News of the couple’s deaths drew tributes from academia and Hollywood.

“We are stunned and saddened by news of the untimely passing of John Nash and his wife and great champion, Alicia. Both of them were very special members of the Princeton University community,” Princeton University President Christopher L. Eisgruber said.

“John’s remarkable achievements inspired generations of mathematicians, economists and scientists who were influenced by his brilliant, groundbreaking work in game theory, and the story of his life with Alicia moved millions of readers and moviegoers who marveled at their courage in the face of daunting challenges,” Eisgruber added.

“RIP Brilliant #NobelPrize winning John Nash & and his remarkable wife Alicia. It was an honor telling part of their story #ABeautifulMind,” director Ron Howard tweeted.

Crowe expressed condolences to the family on Twitter, calling the couple an “amazing partnership” with “beautiful minds” and “beautiful hearts.”

‘This man is a genius’

Nash was born in 1928, in Bluefield, West Virginia, a former coal town in the Appalachian Mountains. The son of an engineer and a Latin teacher, he began showing signs of mathematical talent in elementary school. He was one of 10 winners of the George Westinghouse Award, which got him a full scholarship to the Carnegie Institute of Technology, where he first earned the label genius, according to Nasar, his biographer.

He so impressed one professor that his letter of recommendation for Princeton had just one line: “This man is a genius.”

Nash received his doctorate from Princeton in 1950 based on a dissertation on the fields of mathematics and economics.

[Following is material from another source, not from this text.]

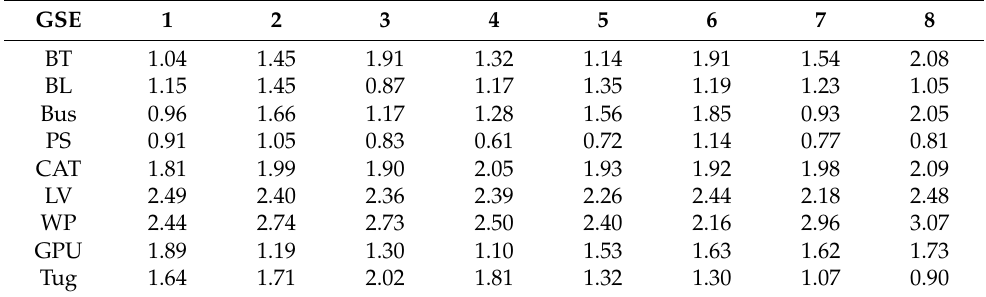
Table 8. Average covered kilometers per vehicle.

In 1951, he joined the faculty of the Massachusetts Institute of Technology in Cambridge, where he met his future wife, Alicia Larde, a student in his advanced calculus class. The daughter of a doctor, Larde’s extended family “hobnobbed with the intelligentsia of El Salvador” before arriving in the United States in 1944. One of 16 women to enter the MIT class of 1955, a classmate described her as “an El Salvadoran princess with a sense of noblesse oblige.”

They became a couple after spending time together in the university’s music library, where Larde worked.

“He was very, very good looking, very intelligent,” Alicia Nash told Nasar. “It was a little bit of a hero worship thing.”

Nash began to experience what he called “the mental disturbances” in the early months of 1959, when Alicia Nash was pregnant, he wrote in his Nobel biography. Consequently, he resigned from his position as an MIT faculty member and spent 50 days under observation at the McLean Hospital in Massachusetts.

He spent the next few years in and out of hospitals, “always on an involuntary basis and always attempting a legal argument for release,” he said – despite Alicia Nash’s efforts to keep him hospitalized. During periods of mental clarity, in which he was able to renounce his “delusional hypotheses,” he returned to research that built his reputation as one of the most influential American mathematicians of his time.

In addition to the Nobel, Nash received the John von Neumann Theory Prize in 1978 and the American Mathematical Society’s Steele Prize for a Seminal Contribution to Research (1999). Just last week, he was in Norway to accept the 2015 Abel Prize for mathematical contributions with longtime colleague Louis Nirenberg.

Nirenberg called Nash’s death a “horrible loss” especially considering “the wonderful week” they had just shared.

“He was truly a great mathematician, a most remarkable mathematician,” Nirenberg said. “He made deep contributions with every paper he wrote.”

“His wife was also a wonderful person. She looked after him after all these years. She was very special.”

The couple stayed together through it all, marrying for a second time in 2001.

“We thought it would be a good idea,” Alicia Nash said in a PBS documentary. “After all, we’ve been together most of our lives.”